In a whirlwind of speculation, the Tesla community was busy with rumors suggesting that the electric vehicle giant, Tesla, had added Bitcoin and Dogecoin to its payment page source code. However, an exclusive investigation reveals an astonishing twist: these cryptocurrencies have been hiding in plain sight since January 2023.
Expert researchers diligently delved into the digital labyrinth of Tesla’s website to validate these astonishing claims. To everyone’s surprise, the evidence unveiled that both Bitcoin and Dogecoin had, indeed, been lurking within the payment source code for quite some time.
It appears that Tesla’s coding team had integrated support for these cryptocurrencies earlier in the year. Curiously, this code was never removed even when Tesla temporarily halted the option to pay with Bitcoin, raising questions about the company’s future intentions.

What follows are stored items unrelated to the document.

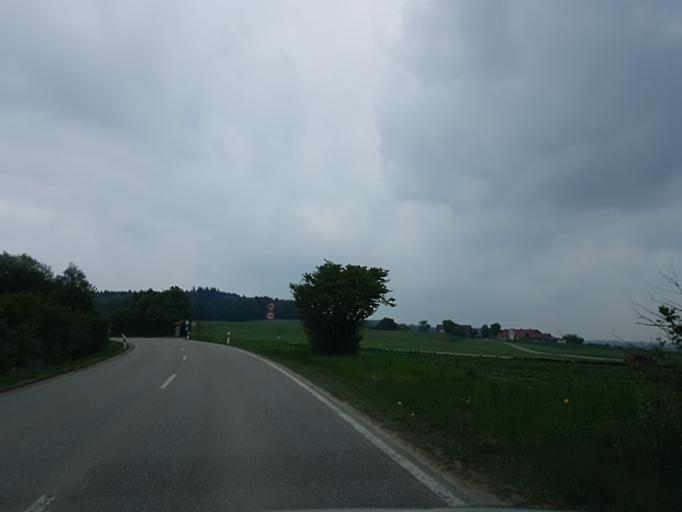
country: DE
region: Bavaria
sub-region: Upper Bavaria
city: Ebersberg
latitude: 48.0926
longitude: 11.9743
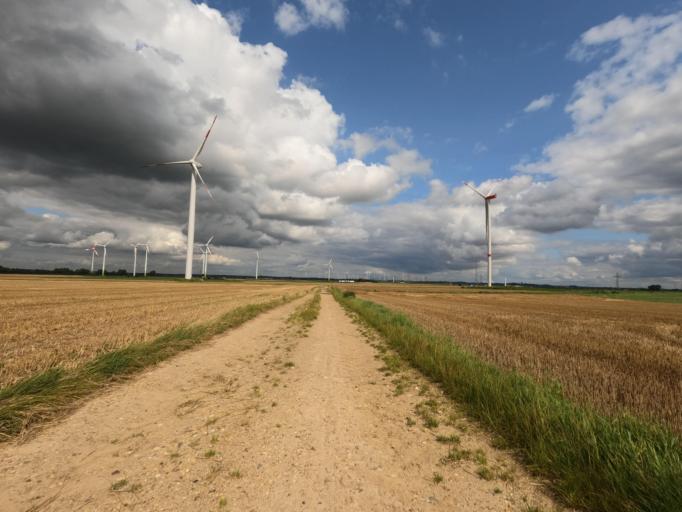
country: DE
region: North Rhine-Westphalia
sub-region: Regierungsbezirk Koln
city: Linnich
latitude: 50.9806
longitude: 6.2239
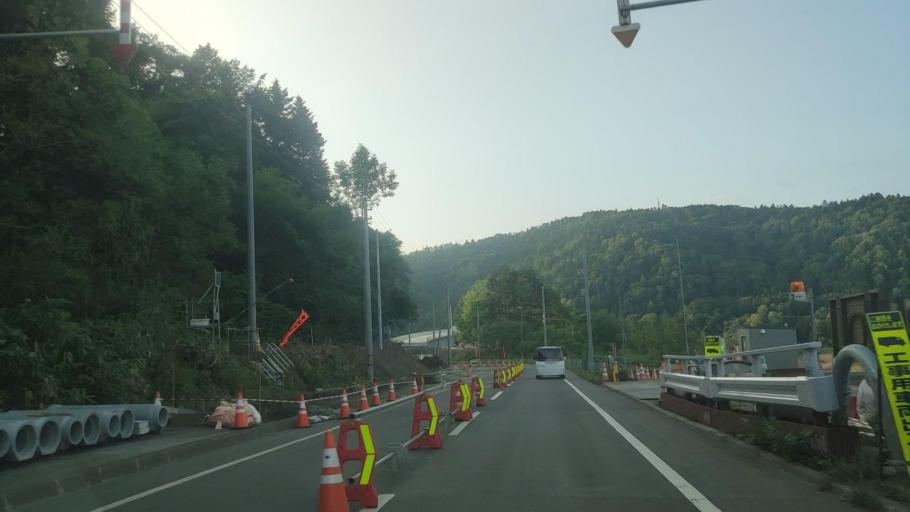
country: JP
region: Hokkaido
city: Bibai
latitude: 43.2320
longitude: 142.0392
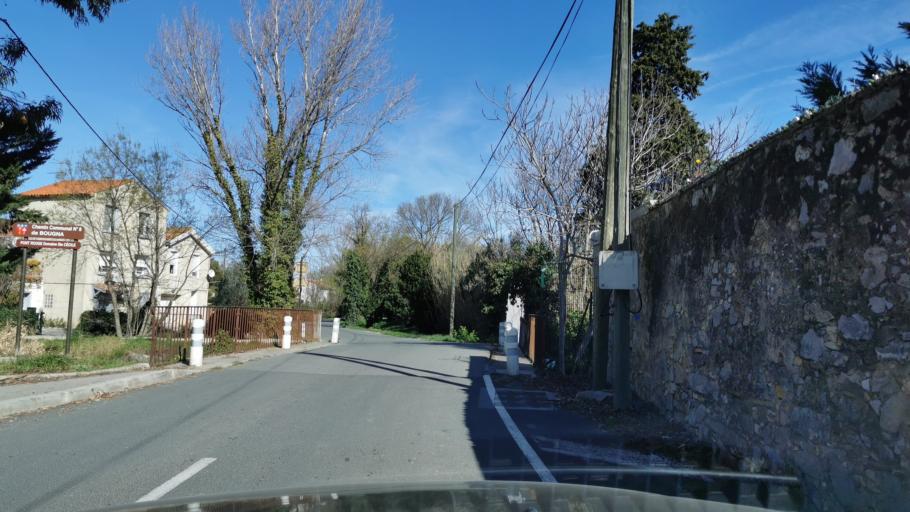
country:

The revelation has sparked heated debates among the crypto community and Tesla enthusiasts. Some are speculating that Tesla might reintroduce the option to pay with cryptocurrencies, given the rising interest and adoption of digital assets in recent times. Could this be a strategic move by Tesla to capitalize on the crypto boom once again?
Tesla’s CEO, Elon Musk renowned for his cryptic tweets and fascination with Dogecoin. As always, the enigmatic billionaire keeps the world guessing about his next move, leaving us to wonder if he has any surprises in store for the crypto world.
Tesla’s Q2 2023 Financial Report Shows No Bitcoin Transactions
Meanwhile, in Tesla’s latest financial report, it was revealed that the company refrained from engaging in any Bitcoin transactions during the second quarter of 2023. The comprehensive report covers the three-month period ending in June and further disclosed that Tesla maintained a steady value of $184 million worth of digital assets throughout the entire quarter.
Despite the recent surge in Bitcoin and other digital assets’ value, Tesla’s holdings remained unaffected by any increase in valuation during Q2 2023. This can be attributed to the current accounting standards that restrict the recognition of gains on digital assets, even when their market prices witness a significant rise.